To begin with, I'm not comfortable "hand selling" my book. By that, I mean wandering around the fiction section with a copy of the novel in my hand, approaching strangers and saying, "If you're looking for a good, clean piece of medical suspense, you might want to consider this one. It's about..." And lest you think I'm exaggerating, that's exactly what was advised in a recent issue of Writer's Digest. So that means I'm going to sit at a table with a stack of my books in front of me and a sign indicating I'm an author available to sign my books. And it makes me totally dependent on people coming into the store and passing by my station. That's where one of the problems comes in.
Established authors have a following, and these are the people who generally come to a book signing. The rest of us mention it to friends and family, but often they have other things to occupy them. In other words, the people who need the publicity the most get the smallest opportunity to interact with others, while those who need it least generally have folks show up. It's a Catch-22, and other than spreading the word and hoping, I don't have an answer.
Keli mentions fellowship with other writers showing up. At my most recent signing, two members of our local writing group (DFW Ready Writers) did come by, and I appreciate it. One of them had already bought my book at my launch but came by to be supportive. The other bought it at the store and had it signed there. We had a nice chat. But other than that, there were no writers or even would-be writers who showed up. Actually, most of my conversations were random and often non-productive.
I recall being asked, "I'm selling books on eBay. What kind of a deal do you think your publisher would make me?" (I referred him to the publisher). One woman wanted to talk about getting her daughter into medical school. (The girl was a sophomore in high school). Most of the people who stopped asked what the book was about, so I had a chance to use my elevator pitch, often handing them one of the bookmarks I've had printed, with a blurb and endorsements. "This will tell you a little about the book and what some others have said about it."

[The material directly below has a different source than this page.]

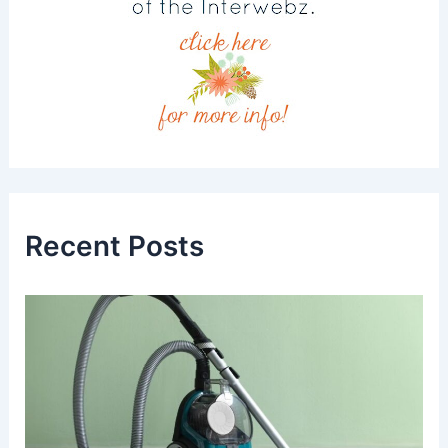
Recent Posts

I think Dan's comment on my last post reflects my experience: "I feel your pain, Richard. My first novel, The Unfinished Gift, came out last Sept. Had 5 book signings. A partial dud, a major success, two total duds in a row, finishing with a partial success... My take on this is...unless you already have a solid readership, and bookstore managers willing to promote the signing well...it's going to be a real challenge, if not painful."

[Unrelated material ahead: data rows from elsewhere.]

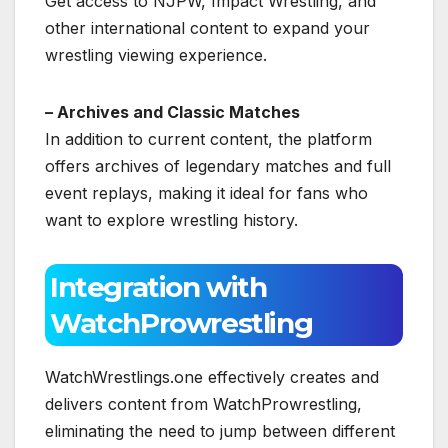
Get access to NJPW, Impact Wrestling, and
other international content to expand your
wrestling viewing experience.
– Archives and Classic Matches
In addition to current content, the platform
offers archives of legendary matches and full
event replays, making it ideal for fans who
want to explore wrestling history.
Integration with
WatchProwrestling
WatchWrestlings.one effectively creates and
delivers content from WatchProwrestling,
eliminating the need to jump between different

I agree with that. Let me hasten to say that I'm grateful for the hospitality of the various booksellers who've made these signings possible. They do what they can to get traffic into the store, but we all know that "you can lead a horse to water, but..." At one venue, I was with three other well-respected authors, and I think we each sold two books in two hours, and half of those were to the other authors. Just no traffic in the store, despite excellent publicity.
So, are book signings worth it? I'm not sure. I have another one scheduled for next month. Maybe I'll have more to say after that. Meanwhile, I'll still be interested in the comments from my readers about book signings in particular and marketing in general. It's an extremely important subject nowadays, and I don't think too many of my colleagues have a handle on it. I certainly don't.